A Supervised Feature-Projection-Based Real-Time EMG Pattern Recognition for Multifunction Myoelectric Hand Control

Abstract

Electromyographic (EMG) pattern recognition is essential for the control of a multifunction myoelectric hand. The main goal of this study was to develop an efficient feature- projection method for EMG pattern recognition. To this end, a linear supervised feature projection is proposed that utilizes a linear discriminant analysis (LDA). First, a wavelet packet transform (WPT) is performed to extract a feature vector from four-channel EMG signals. To dimensionally reduce and cluster the WPT features, an LDA, then, incorporates class information into the learning procedure, and identifies a linear matrix to maximize the class separability for the projected features.

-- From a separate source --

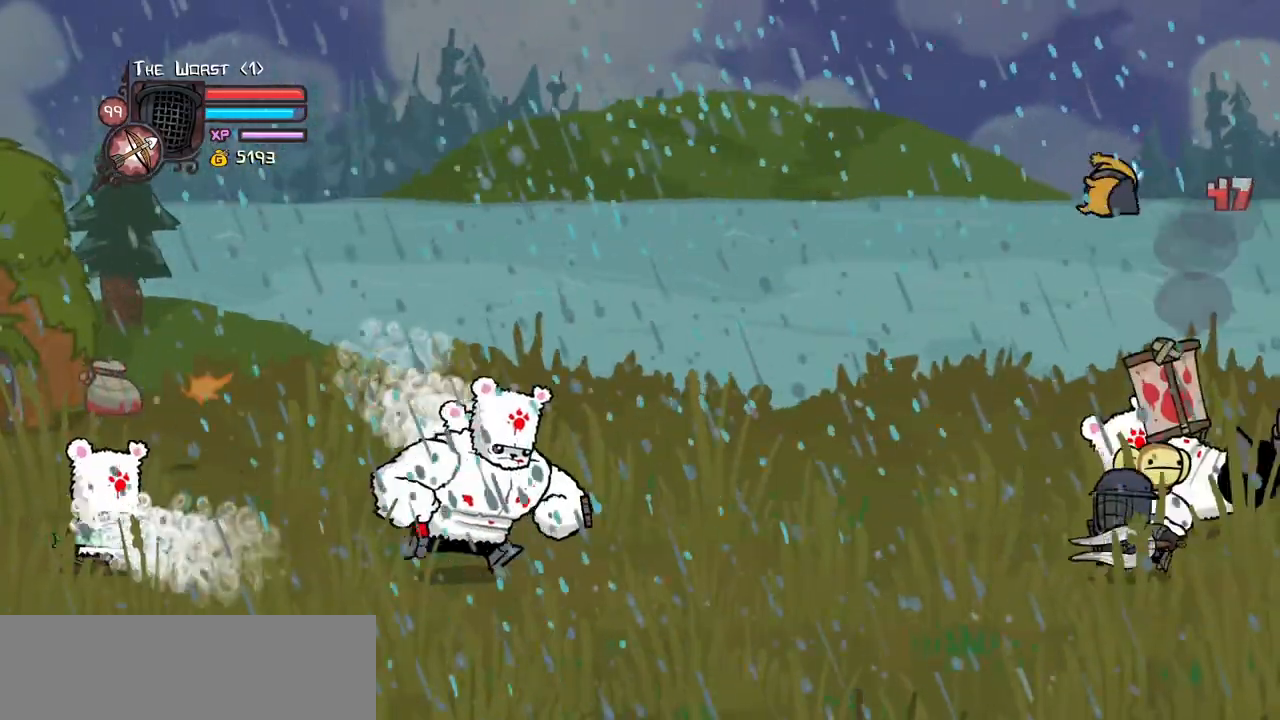
Gameplay with keyboard; each line is a JSON object with the keys held at the frame after it. "events" lists presses ("down") and releases ("up") of "block", "down", "heavy", "item", "iteml", "itemr", "jump", "left", "light", "magic", "right" and "up" between this image and that frame as [ms after this image, input, new state], when the widget could be followed in between. No other keys are recorded. Mouse input is not recorded. Key names are as the overlay labels them; some are game actions (e.g. jump) rather than physical keys.
{"keys": ["left"], "events": [[83, "down", "down"], [133, "magic", "down"], [183, "item", "down"], [217, "down", "up"], [367, "item", "up"], [367, "magic", "up"]]}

Finally, a multilayer perceptron classifies the LDA-reduced features into nine hand motions. To evaluate the performance of the LDA for WPT features, the LDA is compared with three other feature-projection methods. From a visualization and quantitative comparison, it is shown that the LDA produces a better performance for the class separability, plus the LDA-projected features improve the classification accuracy with a short processing time. A real-time pattern-recognition system is then implemented for a multifunction myoelectric hand. Experiments show that the proposed method achieves a 97.4% recognition accuracy, and all processes, including the generation of control commands for the myoelectric hand, are completed within 97 ms. Consequently, these results confirm that the proposed method is applicable to real-time EMG pattern recognition for multifunction myoelectric hand control.